Отец ложится, долго устраивается, выбирая удобное место, кровать издает какой-то звонкий, жидкий звук.
Я вспоминаю белое лицо Хайдера, его неожиданный, страшный горловой крик «отца... отца», мне хочется забыть это, скорей уснуть, но я знаю: уснуть не удастся. И еще я вспоминаю то, что он не договорил: то, из-за чего я мог бы убить его. То, о чем я не думаю только потому, что не позволяю себе... То, о чем я никогда не спрошу отца.
Почему ты здесь, а не там? Я понимаю, ты нужен здесь, ты работаешь в госпитале, на тебе лица нет, ты проводишь там круглые сутки. Кроме того, ты ведешь занятия со студентами. Война войной, но студенты-то должны учиться, а то у страны не будет врачей. И мне хорошо, что ты здесь, а не там, что ты рядом.

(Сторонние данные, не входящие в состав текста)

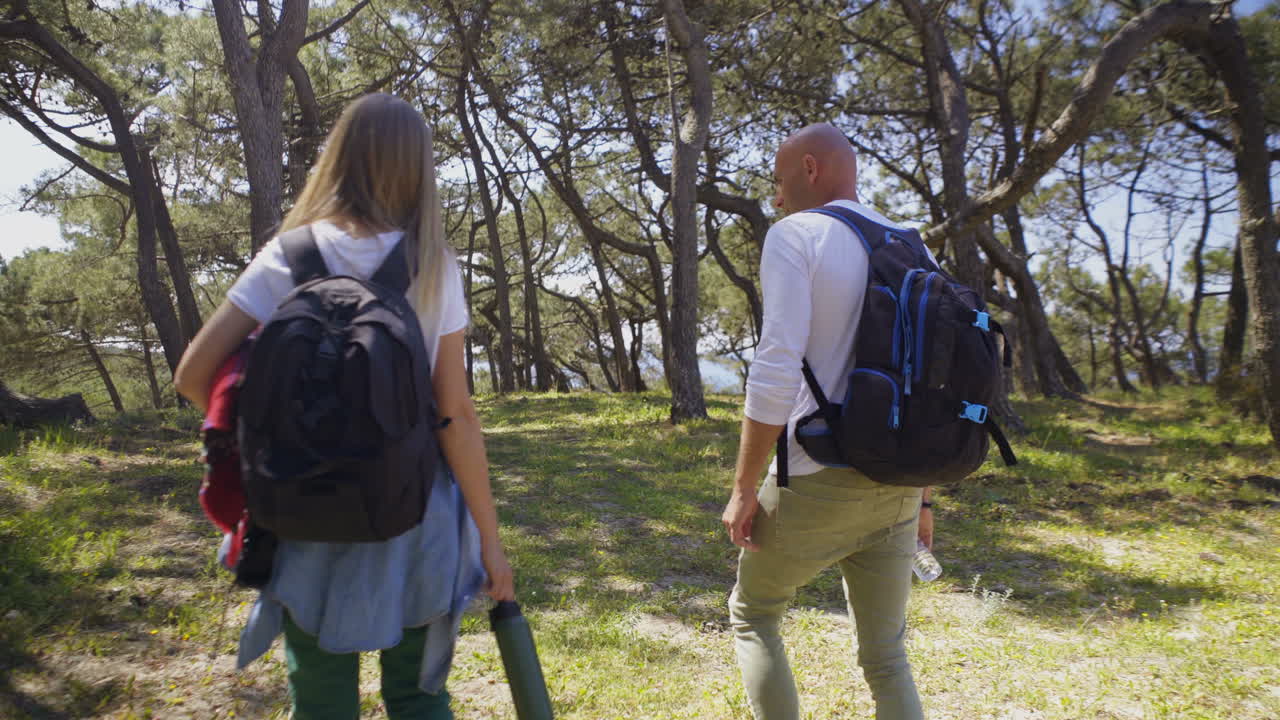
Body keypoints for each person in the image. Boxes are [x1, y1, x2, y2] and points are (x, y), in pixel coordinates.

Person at [174, 92, 514, 719]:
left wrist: (280, 430)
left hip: (302, 513)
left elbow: (194, 375)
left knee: (322, 696)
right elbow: (454, 414)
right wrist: (490, 541)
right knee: (417, 695)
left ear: (339, 157)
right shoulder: (432, 264)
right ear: (418, 169)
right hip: (412, 516)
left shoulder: (290, 255)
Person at [721, 122, 933, 720]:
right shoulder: (915, 244)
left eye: (780, 183)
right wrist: (925, 500)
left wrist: (743, 488)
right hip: (899, 485)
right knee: (887, 656)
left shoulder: (797, 235)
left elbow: (776, 366)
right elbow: (932, 385)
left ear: (810, 169)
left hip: (816, 473)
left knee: (755, 613)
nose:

Но я не хочу, чтобы Хайдер, чтобы я сам так мог подумать о тебе. Поэтому я спрашиваю тебя: почему ты не на фронте? Я спрашиваю тебя мысленно. У меня нет сил спросить тебя вслух. Я не имею права спросить тебя вслух. Если бы я не верил тебе, если б я не знал, какой ты, я просто подошел бы к тебе и сказал: отец, почему ты не на фронте?
— Что ты там бормочешь?
— Так.
— Ты спи.. Конечно, жалко этого мальчика. Всех этих мальчиков жалко. Понимаешь, каждый день тысячи мальчиков получают эти извещения.